### Problem details
Can you transcribe each of the rows below exactly, character for character, but leave the pictures out of your copy?

=====

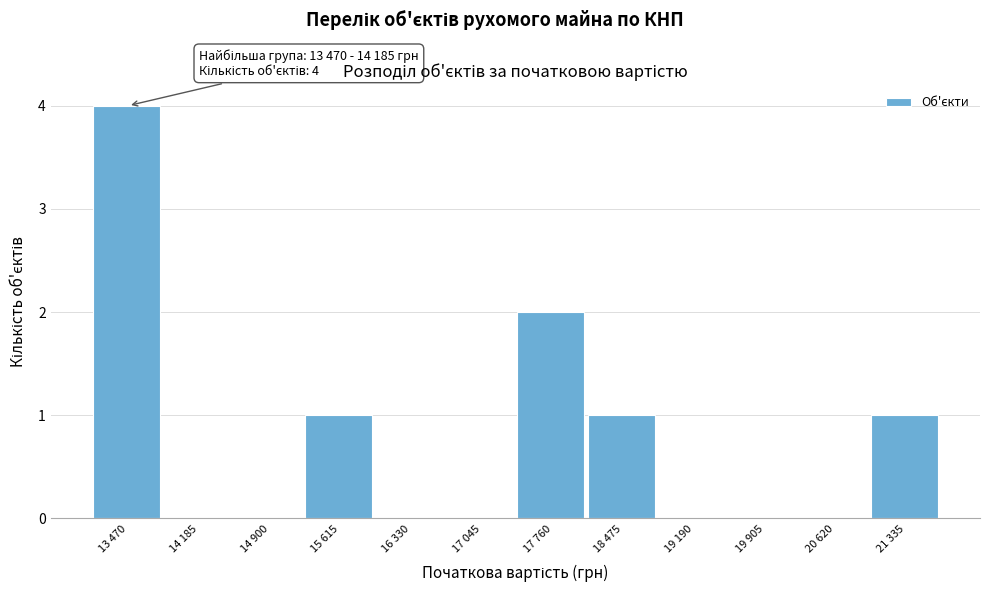

Reading right to left, what are all the values shown in this chart?

21 335=1	20 620=0	19 905=0	19 190=0	18 475=1	17 760=2	17 045=0	16 330=0	15 615=1	14 900=0	14 185=0	13 470=4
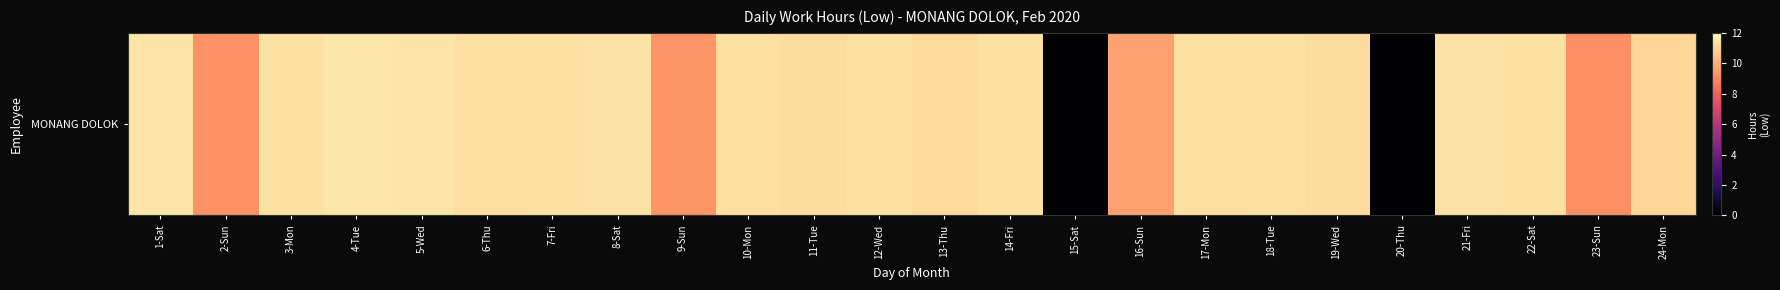

List the labels in order of value, smallest first.

15-Sat, 20-Thu, 23-Sun, 2-Sun, 9-Sun, 16-Sun, 24-Mon, 13-Thu, 19-Wed, 11-Tue, 17-Mon, 10-Mon, 6-Thu, 3-Mon, 7-Fri, 18-Tue, 14-Fri, 22-Sat, 12-Wed, 21-Fri, 8-Sat, 5-Wed, 1-Sat, 4-Tue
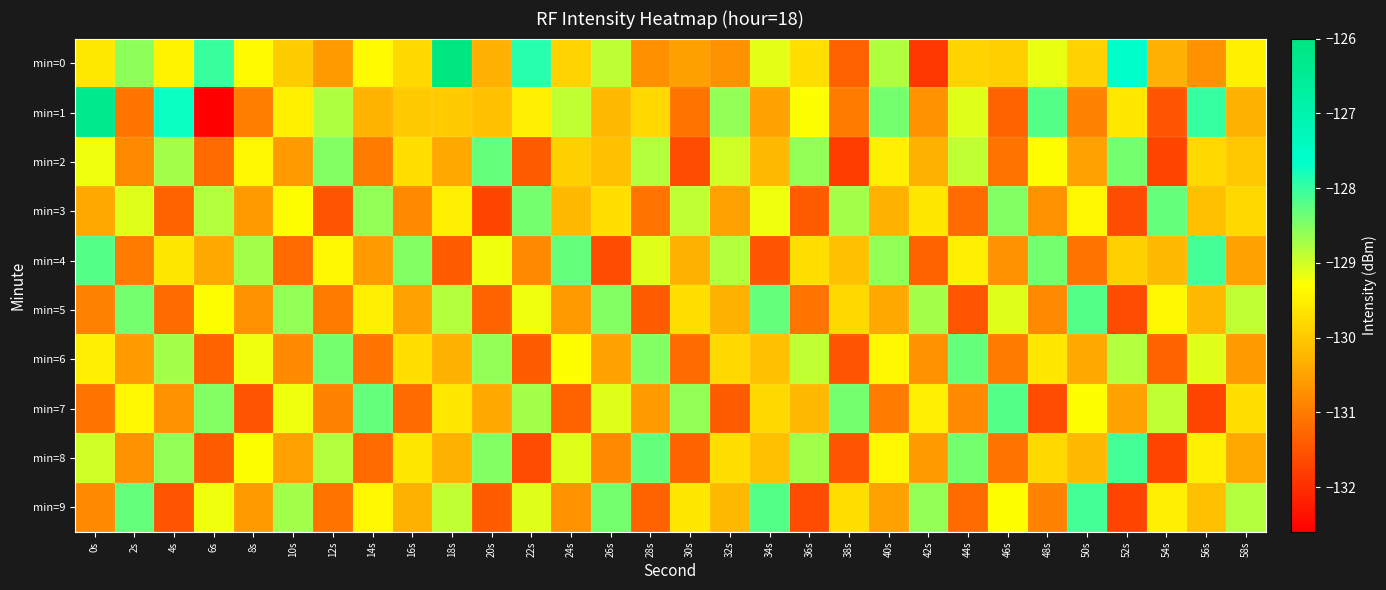

Between 54s and 44s, which is larger?

44s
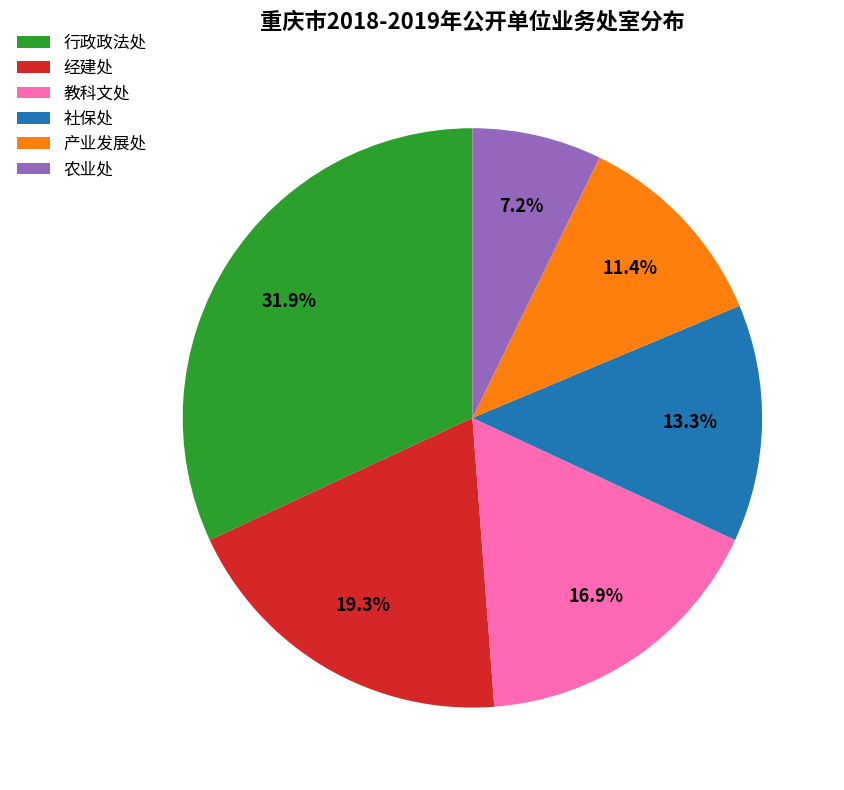

Which category has the biggest portion of the pie?

行政政法处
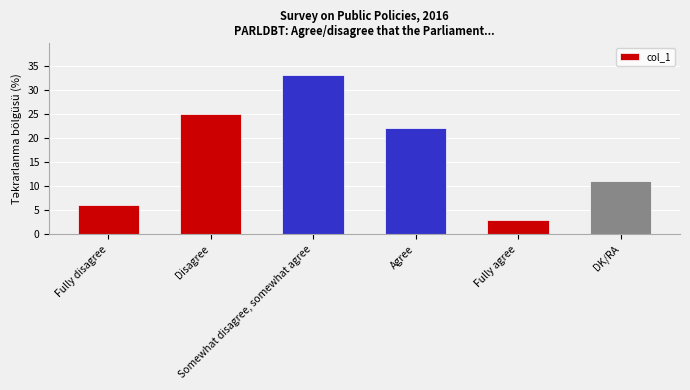

Reading left to right, extract all data points from this chart.

Fully disagree=6	Disagree=25	Somewhat disagree, somewhat agree=33	Agree=22	Fully agree=3	DK/RA=11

=====

### Answer space
Reading right to left, what are all the values shown in this chart?

21 335=1	20 620=0	19 905=0	19 190=0	18 475=1	17 760=2	17 045=0	16 330=0	15 615=1	14 900=0	14 185=0	13 470=4

List the labels in order of value, smallest first.

15-Sat, 20-Thu, 23-Sun, 2-Sun, 9-Sun, 16-Sun, 24-Mon, 13-Thu, 19-Wed, 11-Tue, 17-Mon, 10-Mon, 6-Thu, 3-Mon, 7-Fri, 18-Tue, 14-Fri, 22-Sat, 12-Wed, 21-Fri, 8-Sat, 5-Wed, 1-Sat, 4-Tue

Between 54s and 44s, which is larger?

44s

Which category has the biggest portion of the pie?

行政政法处

Reading left to right, extract all data points from this chart.

Fully disagree=6	Disagree=25	Somewhat disagree, somewhat agree=33	Agree=22	Fully agree=3	DK/RA=11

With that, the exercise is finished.